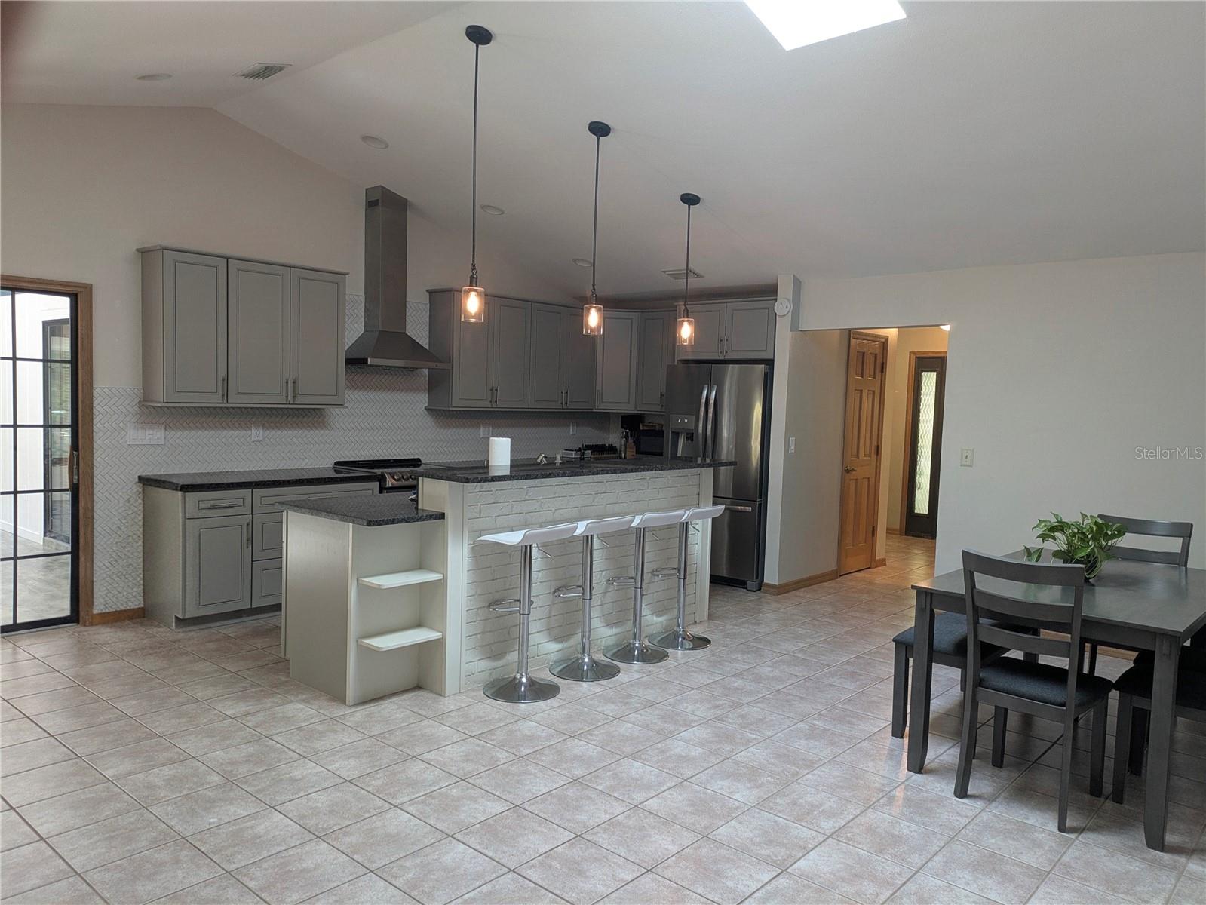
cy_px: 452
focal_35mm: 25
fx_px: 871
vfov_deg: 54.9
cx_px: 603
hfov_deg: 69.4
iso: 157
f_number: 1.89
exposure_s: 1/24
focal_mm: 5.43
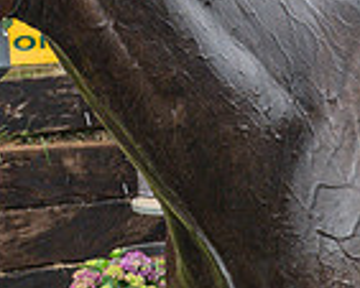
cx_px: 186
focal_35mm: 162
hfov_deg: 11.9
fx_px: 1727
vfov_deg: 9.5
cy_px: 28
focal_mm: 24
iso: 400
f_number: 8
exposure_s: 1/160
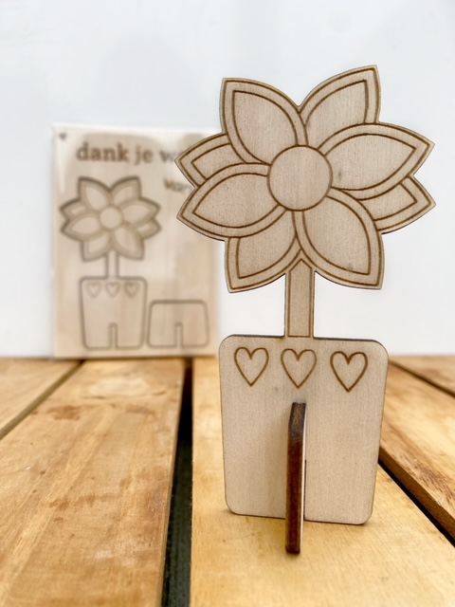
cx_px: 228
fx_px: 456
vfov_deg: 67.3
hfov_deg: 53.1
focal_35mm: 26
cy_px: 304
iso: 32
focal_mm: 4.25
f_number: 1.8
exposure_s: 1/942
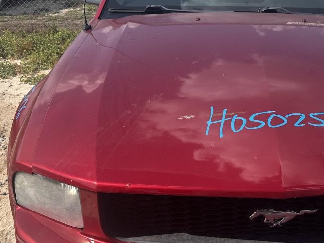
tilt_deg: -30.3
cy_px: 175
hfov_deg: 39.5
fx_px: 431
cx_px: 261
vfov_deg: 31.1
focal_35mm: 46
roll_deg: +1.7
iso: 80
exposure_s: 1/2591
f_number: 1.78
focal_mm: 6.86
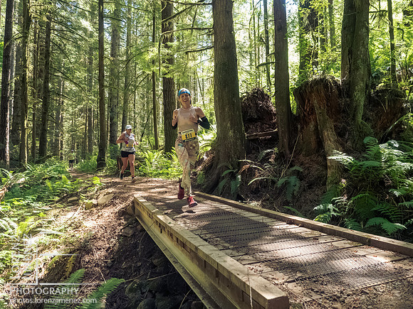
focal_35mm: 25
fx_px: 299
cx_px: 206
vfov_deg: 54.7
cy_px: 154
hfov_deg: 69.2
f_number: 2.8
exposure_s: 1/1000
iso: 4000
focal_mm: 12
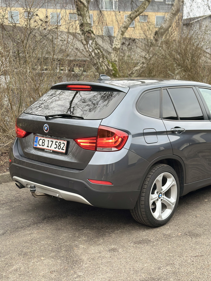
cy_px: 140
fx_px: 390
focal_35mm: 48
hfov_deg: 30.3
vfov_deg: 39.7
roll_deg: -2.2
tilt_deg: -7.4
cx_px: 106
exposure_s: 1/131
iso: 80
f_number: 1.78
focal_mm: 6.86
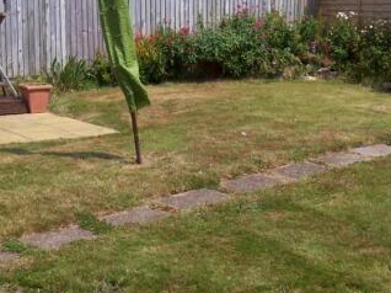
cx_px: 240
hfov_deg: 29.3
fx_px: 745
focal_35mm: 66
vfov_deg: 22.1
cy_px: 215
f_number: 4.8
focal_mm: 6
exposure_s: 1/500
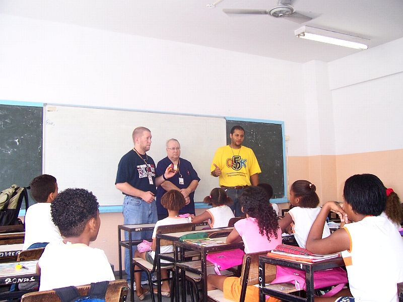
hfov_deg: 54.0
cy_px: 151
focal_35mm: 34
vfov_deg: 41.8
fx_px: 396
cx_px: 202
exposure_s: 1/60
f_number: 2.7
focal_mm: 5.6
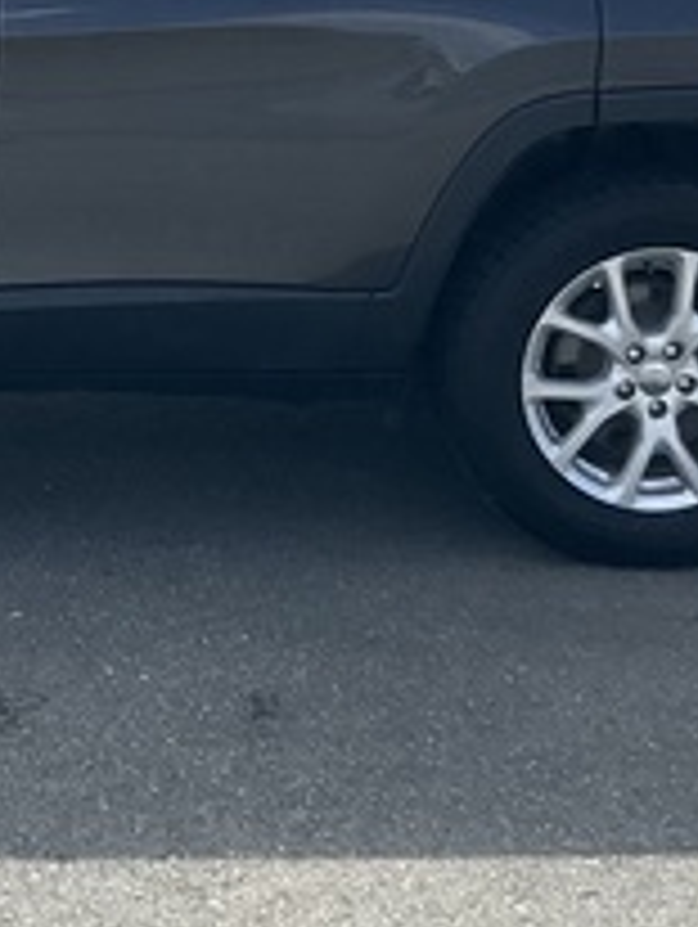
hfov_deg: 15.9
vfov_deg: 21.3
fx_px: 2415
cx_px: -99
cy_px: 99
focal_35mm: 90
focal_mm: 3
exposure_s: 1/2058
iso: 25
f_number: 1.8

######

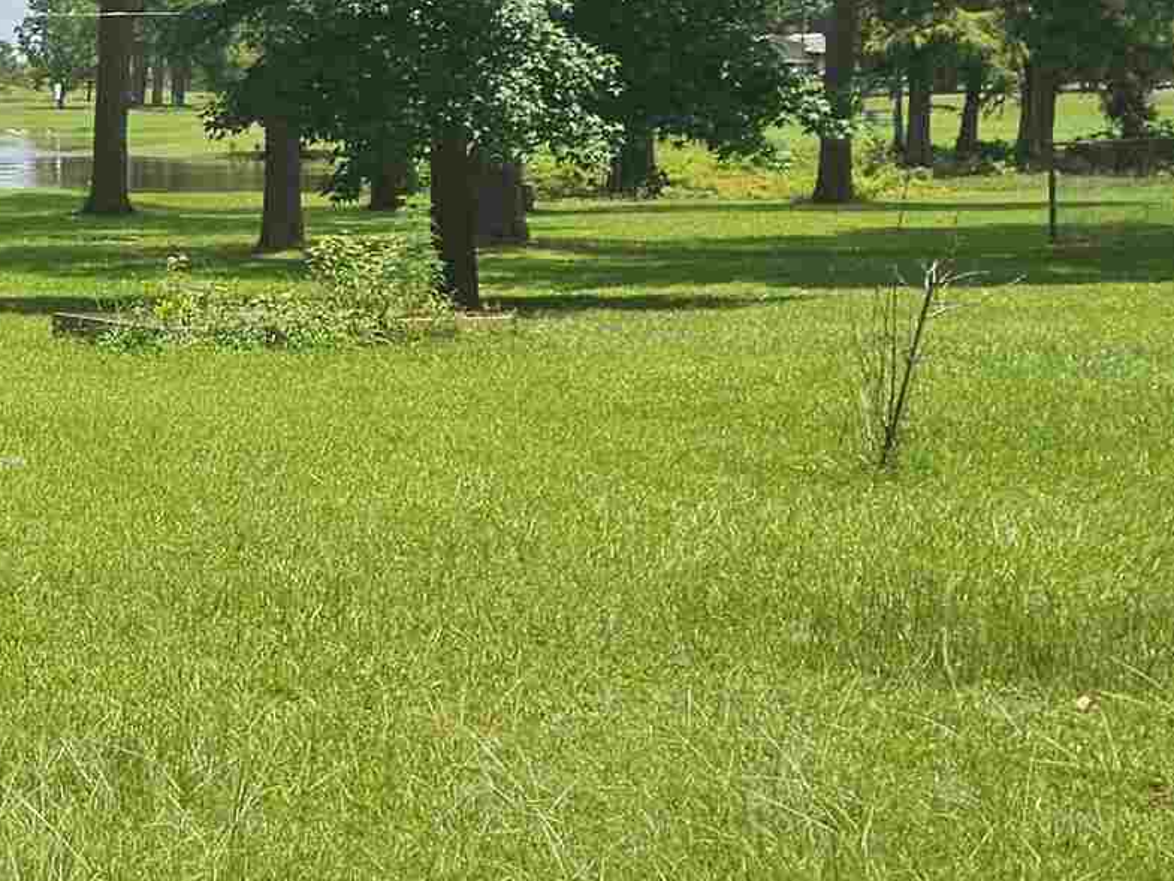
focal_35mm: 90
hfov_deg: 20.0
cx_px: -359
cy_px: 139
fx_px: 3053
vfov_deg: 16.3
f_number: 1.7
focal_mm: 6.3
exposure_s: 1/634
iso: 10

######

_Work to complete_. Range to copy from the listing above: the line containing "focal_35mm: 46" down to the line containing "hfov_deg: 30.3", both included. Reproduce it exactly, minus the pictures, and add nothing.

_Task solution_.
focal_35mm: 46
roll_deg: +1.7
iso: 80
exposure_s: 1/2591
f_number: 1.78
focal_mm: 6.86
focal_35mm: 25
fx_px: 299
cx_px: 206
vfov_deg: 54.7
cy_px: 154
hfov_deg: 69.2
f_number: 2.8
exposure_s: 1/1000
iso: 4000
focal_mm: 12
cy_px: 140
fx_px: 390
focal_35mm: 48
hfov_deg: 30.3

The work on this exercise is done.